Technical Progress at Kayelekera Over the Last Few Months
One technical issue that Lotus is working on at Kayelekera is an ore-sorter solution. Bowes told us that having an ore-sorting unit was deemed a key factor in managing their economics. Having an ore sorter can be huge, he indicated: For example, if they take a low-grade ore that has about 400 PPM of uranium in it, put that through an ore-sorting unit and increase the grade to 700-800 PPM ore, then feed that into the main plant, it becomes a lot more economic to process. In another example, having a sorting capability that removes high-calcite rock from the feedstock would reduce the acid costs tremendously, again improving economic results.

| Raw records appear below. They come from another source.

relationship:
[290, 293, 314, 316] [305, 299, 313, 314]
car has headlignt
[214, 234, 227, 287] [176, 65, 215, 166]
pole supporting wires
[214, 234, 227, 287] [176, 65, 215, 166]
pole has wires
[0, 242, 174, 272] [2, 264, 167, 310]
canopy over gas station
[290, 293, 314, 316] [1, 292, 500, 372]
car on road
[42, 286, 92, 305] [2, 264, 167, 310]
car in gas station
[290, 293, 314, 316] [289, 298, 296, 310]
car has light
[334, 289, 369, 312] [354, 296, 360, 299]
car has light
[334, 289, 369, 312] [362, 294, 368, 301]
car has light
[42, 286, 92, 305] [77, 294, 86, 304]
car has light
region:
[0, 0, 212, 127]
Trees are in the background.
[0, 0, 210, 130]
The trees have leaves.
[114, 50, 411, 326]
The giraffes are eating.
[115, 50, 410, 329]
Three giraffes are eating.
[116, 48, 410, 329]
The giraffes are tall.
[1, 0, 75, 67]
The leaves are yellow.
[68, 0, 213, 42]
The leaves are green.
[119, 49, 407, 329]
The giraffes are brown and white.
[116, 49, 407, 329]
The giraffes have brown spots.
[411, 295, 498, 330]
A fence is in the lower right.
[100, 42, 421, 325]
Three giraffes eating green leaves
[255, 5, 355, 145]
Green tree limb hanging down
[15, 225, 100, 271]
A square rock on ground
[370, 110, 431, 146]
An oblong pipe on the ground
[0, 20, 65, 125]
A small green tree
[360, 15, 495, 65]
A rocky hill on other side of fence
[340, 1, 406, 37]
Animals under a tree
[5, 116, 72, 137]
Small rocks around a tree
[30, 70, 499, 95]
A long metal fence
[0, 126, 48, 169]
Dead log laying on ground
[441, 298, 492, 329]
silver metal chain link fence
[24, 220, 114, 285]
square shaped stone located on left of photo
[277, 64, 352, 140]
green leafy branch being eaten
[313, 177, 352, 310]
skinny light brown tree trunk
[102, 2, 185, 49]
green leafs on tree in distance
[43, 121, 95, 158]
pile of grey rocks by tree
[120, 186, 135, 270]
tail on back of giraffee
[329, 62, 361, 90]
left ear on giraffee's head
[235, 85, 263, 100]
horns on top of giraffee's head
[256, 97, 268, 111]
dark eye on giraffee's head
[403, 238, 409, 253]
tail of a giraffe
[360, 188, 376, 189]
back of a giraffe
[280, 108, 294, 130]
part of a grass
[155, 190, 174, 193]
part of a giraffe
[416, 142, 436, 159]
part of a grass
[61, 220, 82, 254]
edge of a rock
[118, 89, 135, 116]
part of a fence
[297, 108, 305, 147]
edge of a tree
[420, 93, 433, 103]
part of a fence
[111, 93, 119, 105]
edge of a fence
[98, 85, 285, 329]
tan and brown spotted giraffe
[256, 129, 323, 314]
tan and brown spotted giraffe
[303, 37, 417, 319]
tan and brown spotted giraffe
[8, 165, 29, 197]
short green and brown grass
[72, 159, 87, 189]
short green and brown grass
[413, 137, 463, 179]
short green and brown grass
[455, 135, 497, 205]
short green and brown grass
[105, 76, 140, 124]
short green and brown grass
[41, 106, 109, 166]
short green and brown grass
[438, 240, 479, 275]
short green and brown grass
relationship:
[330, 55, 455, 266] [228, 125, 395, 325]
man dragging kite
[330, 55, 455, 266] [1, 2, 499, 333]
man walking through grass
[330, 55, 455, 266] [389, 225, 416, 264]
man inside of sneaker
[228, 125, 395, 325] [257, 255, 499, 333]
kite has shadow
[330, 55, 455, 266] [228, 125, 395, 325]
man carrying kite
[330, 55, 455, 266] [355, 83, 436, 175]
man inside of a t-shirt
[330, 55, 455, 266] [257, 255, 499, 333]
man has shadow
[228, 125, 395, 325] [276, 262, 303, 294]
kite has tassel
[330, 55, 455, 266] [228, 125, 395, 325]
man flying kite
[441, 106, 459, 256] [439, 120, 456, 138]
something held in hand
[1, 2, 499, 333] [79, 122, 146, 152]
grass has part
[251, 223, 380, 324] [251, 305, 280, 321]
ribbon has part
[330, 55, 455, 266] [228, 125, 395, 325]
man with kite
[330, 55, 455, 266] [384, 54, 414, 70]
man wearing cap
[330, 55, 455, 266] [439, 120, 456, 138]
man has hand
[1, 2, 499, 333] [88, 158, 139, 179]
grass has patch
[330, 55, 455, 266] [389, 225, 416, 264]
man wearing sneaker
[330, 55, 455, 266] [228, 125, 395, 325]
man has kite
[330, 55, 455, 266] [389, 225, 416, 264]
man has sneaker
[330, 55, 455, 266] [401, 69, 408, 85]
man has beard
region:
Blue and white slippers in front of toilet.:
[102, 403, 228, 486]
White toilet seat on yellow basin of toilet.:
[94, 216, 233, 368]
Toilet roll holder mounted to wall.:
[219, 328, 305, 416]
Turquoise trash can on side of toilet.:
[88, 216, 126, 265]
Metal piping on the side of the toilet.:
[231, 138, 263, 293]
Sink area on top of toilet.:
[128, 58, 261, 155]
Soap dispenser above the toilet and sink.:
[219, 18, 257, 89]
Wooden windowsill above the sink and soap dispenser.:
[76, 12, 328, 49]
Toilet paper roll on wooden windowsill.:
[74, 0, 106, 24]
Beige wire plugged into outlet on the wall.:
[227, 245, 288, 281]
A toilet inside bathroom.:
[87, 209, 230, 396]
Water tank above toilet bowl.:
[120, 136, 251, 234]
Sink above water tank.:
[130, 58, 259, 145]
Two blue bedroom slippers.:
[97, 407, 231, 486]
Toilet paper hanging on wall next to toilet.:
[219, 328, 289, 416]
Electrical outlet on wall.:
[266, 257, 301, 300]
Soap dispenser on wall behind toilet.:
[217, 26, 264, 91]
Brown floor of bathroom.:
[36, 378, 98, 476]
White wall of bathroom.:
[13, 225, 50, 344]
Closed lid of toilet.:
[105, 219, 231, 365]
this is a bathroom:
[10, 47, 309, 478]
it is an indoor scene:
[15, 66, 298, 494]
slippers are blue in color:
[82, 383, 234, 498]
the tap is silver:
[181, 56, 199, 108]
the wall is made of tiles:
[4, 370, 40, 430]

The ore sorter that they are looking at is a technologically advanced piece of equipment. It has two detectors: one for optics and another for x-rays, both running at the same time. Here’s an example, he said: A very high density material that picks up from the XRT detector, but happens to be light in colour, would be accepted by the XRT but rejected by the colour system. But because it's high density, we will be confident it has a high grade of uranium in it so we want it to be accepted. Again, if you look at the reverse, if you've got a dark material that would be accepted by the optical, but has a very low density, we don't want that because we don't think it has the uranium in it.
Energy supply to the Kayelekera site is also being addressed. The current power source on site is from diesel gensets. They are expensive and they leave a high carbon footprint. So they are looking for options. One is to connect to the national grid. Another is to use the heat generated from the sulfuric acid plant to run a steam turbine and generate power. Preliminary studies run by Auto Tech have suggested that this would be a low-cost solution. Finally, the company is also looking at a solar, wind and battery option as well. They will have the decision in hand within two or three months, he said.

Does Lotus Have Enough Cash?
We moved on to the company’s cash position. Bowes told us that they have $16 M to $17 M of usable capital in the bank at the moment. Exercise of warrants and options could bring in another $5 M if needed.
The plan is to start a feasibility study soon. By the middle of 2022, they intend to have an updated feasibility study with refreshed cost estimates, including capital cost estimates. Whether that includes or excludes things like ore sorting, they would have made a decision by then.
After that, there will be the opportunity to open up discussions with banks. Again, there's always the proviso: what is the uranium price going to be at that point in time. They need to have a price that enables them to pull the trigger to start the mine back up again.
Exploration Synopsis at Kayelekera
Finally, we touched on Lotus Resource’s exploration plans. They intend to spend about $1 M to expand the size of the resource, starting at the perimeter of the open pit, where some extensions have been identified. Five anomalies several km from the pit have been identified as well and need to be explored, Bowes told us.
Additionally, they appear to have a REE anomaly about 2 km north of the open pit. They will explore this opportunity carefully, he shared.

Final Thoughts
Bowes closed out our chat by suggesting we keep tuning into company news releases over the next six months. Results on the ore sorting will be coming. Results on the power study should also be coming soon. Look for news about exploration and some updates around REE’s as well, he told us.